Chapter 3

Napoleon regained consciousness slowly. He took inventory and found he'd picked up an assortment of scratches and bruises and a nice-sized goose egg on the back of his head, which he rightly assumed was responsible for his dizziness, blurred vision, headache, and nausea. His stomach roiled to warn of oncoming retching. Not soon enough, it quieted down to plain, old nausea.

Just what I need—a concussion. He picked at the rips in his suit. And making matters worse ... He sighed his resignation to the inevitable chewing out Waverly and Accounting would certainly give him.

He sat up slowly and stayed that way to wait for the world to stop spinning so fast. In the meantime, he thought of Illya.

He tried to be mad with his friend and partner, but Illya had made the right call in sending him careening down the rocky embankment. It was his own fault for not tumbling correctly as he'd been taught at Survival School. Regardless, if they'd both been captured, they'd surely be facing involuntary suicide. With him free, they stood a chance of success. Nevertheless, he fought back the increasing worry that the most important person in his life may already be dead.

Get on with doing, Solo. He raised his arm rather than move his head to check his watch. Though the crystal was splintered, the UNCLE-issued timepiece still ran. He estimated that he'd been out close to two hours. Don't even think you're too late.

Napoleon could tell his gun was snug in its holster. He felt for his transceiver; it wasn't there.
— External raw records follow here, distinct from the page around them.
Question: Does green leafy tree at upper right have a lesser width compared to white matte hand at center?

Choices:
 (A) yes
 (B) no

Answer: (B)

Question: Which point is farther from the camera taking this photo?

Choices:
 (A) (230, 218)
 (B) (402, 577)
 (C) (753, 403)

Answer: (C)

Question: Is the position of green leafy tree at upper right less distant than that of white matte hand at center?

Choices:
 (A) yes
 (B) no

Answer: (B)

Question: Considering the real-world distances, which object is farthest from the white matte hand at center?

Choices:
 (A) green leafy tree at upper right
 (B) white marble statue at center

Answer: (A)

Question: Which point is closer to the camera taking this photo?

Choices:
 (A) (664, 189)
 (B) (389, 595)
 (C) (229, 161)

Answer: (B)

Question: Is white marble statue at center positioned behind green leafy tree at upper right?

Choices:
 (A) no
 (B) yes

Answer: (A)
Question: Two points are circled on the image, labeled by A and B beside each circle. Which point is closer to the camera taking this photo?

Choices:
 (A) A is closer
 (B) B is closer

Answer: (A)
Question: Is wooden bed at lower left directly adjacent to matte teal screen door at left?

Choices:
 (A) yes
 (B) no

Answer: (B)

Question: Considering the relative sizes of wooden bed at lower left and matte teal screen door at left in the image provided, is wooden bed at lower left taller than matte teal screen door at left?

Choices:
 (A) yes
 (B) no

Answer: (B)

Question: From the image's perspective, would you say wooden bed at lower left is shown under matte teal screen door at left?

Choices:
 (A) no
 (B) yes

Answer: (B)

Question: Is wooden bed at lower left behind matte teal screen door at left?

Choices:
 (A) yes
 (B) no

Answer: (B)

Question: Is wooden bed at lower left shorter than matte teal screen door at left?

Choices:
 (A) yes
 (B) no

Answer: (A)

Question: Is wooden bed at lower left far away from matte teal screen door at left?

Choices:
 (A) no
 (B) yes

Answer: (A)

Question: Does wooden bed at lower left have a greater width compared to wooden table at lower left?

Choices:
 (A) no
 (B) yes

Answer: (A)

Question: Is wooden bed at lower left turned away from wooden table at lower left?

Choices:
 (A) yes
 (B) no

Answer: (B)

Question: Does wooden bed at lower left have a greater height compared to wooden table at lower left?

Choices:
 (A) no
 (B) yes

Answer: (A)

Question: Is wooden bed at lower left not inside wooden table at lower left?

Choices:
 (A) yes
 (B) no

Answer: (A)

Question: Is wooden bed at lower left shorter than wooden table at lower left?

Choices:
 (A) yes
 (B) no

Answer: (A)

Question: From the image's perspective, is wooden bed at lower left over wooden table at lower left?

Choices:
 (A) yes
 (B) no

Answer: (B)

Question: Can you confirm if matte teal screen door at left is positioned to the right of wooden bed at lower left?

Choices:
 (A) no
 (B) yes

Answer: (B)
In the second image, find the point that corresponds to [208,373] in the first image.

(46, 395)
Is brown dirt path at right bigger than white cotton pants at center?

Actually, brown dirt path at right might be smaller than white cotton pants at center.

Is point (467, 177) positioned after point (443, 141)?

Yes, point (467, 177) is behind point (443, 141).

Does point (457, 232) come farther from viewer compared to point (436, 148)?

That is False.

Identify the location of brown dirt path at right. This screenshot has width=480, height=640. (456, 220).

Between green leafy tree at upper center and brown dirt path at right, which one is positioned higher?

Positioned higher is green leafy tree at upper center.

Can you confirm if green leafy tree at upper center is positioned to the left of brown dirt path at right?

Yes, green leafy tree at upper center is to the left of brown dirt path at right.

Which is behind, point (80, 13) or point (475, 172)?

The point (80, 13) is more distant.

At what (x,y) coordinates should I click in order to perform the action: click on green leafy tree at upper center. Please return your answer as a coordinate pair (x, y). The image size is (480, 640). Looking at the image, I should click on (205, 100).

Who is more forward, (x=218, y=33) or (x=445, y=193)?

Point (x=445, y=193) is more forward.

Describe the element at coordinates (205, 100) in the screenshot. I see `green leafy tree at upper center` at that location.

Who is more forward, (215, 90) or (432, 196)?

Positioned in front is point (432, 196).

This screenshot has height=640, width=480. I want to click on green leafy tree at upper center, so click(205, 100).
On his hands and knees, not yet daring to stand, he began the tedious search for his lost communicator. Fifteen minutes later, he had it, pleasantly surprised it was intact. He depressed the tiny button on the clip that switched on the tracking component. He smiled at the rhythmic beep; Illya had been able to activate his signal. At least he wouldn't have to search each of the six structures on the old plantation.

Between his brain not quite firing properly and his choking fear about what was happening to Illya, it didn't occur to him to notify Waverly of his situation and Kuryakin's capture.

Taking a deep breath, Solo began the laborious climb up the hill, falling frequently but managing not to add further injury.

MFU

Kuryakin was spending less and less time in a drug-free state. During these breaks, three voices chattered away loudly in French, discussing their observations of him—pulse, respiratory rate, pupil size, ability to follow commands, time to return to baseline and awareness of pain, extent of his self-inflicted injuries. They pressed him to tell him what he was experiencing but he refused to respond and endured the inevitable punch or slap from the German woman. Instead, he worked on unsolved mathematical problems such as Lyapunov's second method of stability and the four exponentials conjecture.

Each time he was dosed, the amount he was given increased. After a series of gold-colored injections, the color of both the serum and the pulsing light changed to blue. After the blue series came the green series. With each change, he felt something different, including how he wanted to harm himself. Sometimes, they'd leave him cuffed, and he would fight violently against the restraints, hoping to break them so he could satisfy the urge to beat, cut, or strangle himself, or claw at his neck to rip open the carotid arteries and jugular veins, or rip out his trachea or the arteries in his wrists.

And each time he came down from the drug, he felt an artificial power racing through him. Each time he came down, he felt his sense of self drift away more and more, evaporating into the ether. Felt the biting, fiery pain in the eroding soft tissue of his wrists and ankles. Now he couldn't even recite the first 21 Fibonacci numbers, knowledge that had been his since early childhood.

"Our little experiment comes to its inevitable ending, Mr. Kurryakeen—yours."

The light became reddish and pulsed at a different rate than all the times before. The injection felt like fast-moving molten lava. He arched his back in agony, tugged harder at the restraints on his wrists and ankles, and screamed until that sound was abruptly extinguished along with him, no longer wandering lost but gone. His last thought was Napoleon.

Now all he was, was his executioner, nameless and soulless.